I think this is a weird interface quirk. The caller interprets returning RefinementSteps = 0 to mean that all needed code has been created and nothing should be done. Theoretically a target could have its own way of handling it without the final FMUL the target independent code inserts. So I think X86 should either insert the final FMUL itself or not do the reciprocal approximation for non-reciprocal if RefinementSteps is 0. NVPTXTargetLowering::getSqrtEstimate does the latter.

pengfei updated this revision to Diff 390577.Nov 29 2021, 11:10 PM

So I think X86 should either insert the final FMUL itself or ...

Insert a FMUL. Thanks Craig!

What's the correctness issue? It's fast math so the answer isn't required to be exact.

See https://godbolt.org/z/P4Y89hsj4
I guess we need at least RefinementSteps = 1 for correntness when Reciprocal == 0.

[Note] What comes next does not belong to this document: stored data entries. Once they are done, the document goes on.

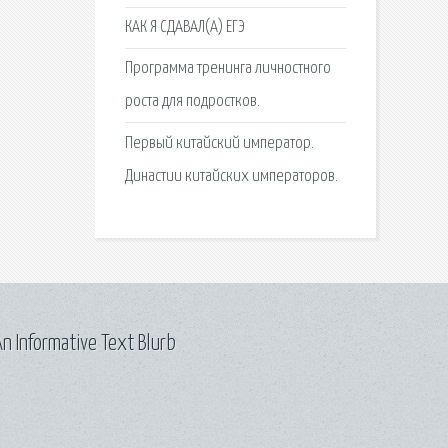
КАК Я СДАВАЛ(А) ЕГЭ
Программа тренинга личностного
роста для подростков.
Первый китайский император.
Династии китайских императоров.
n Informative Text Blurb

That seems like a more general bug. The same issue happens if you force the estimate steps for floating point https://godbolt.org/z/vK8eab8zP

I see. But I'm not sure if it is bug or by design. Maybe need an assertion?

I think this is a weird interface quirk. The caller interprets returning RefinementSteps = 0 to mean that all needed code has been created and nothing should be done. Theoretically a target could have its own way of handling it without the final FMUL the target independent code inserts. So I think X86 should either insert the final FMUL itself or not do the reciprocal approximation for non-reciprocal if RefinementSteps is 0. NVPTXTargetLowering::getSqrtEstimate does the latter.

That looks like a long-standing bug for x86. I don't remember if that was a design flaw originally or if the code evolved to handle more patterns, and we just missed that problem.
Better to add the tests first, add the code to fix the bug, then add the code to bypass for f16?

llvm/test/CodeGen/X86/avx512fp16vl-intrinsics.ll
972

Does it make sense to add a scalar test too?

define half @sqrt_half_fast(half %a0, half %a1) {
  %1 = call fast half @llvm.sqrt.f16(half %a0)
  ret half %1
}
pengfei abandoned this revision.Nov 30 2021, 10:05 PM
pengfei marked an inline comment as done.

Break it into 3 patches: rG65a3de91ab3e, D114843 and D114844.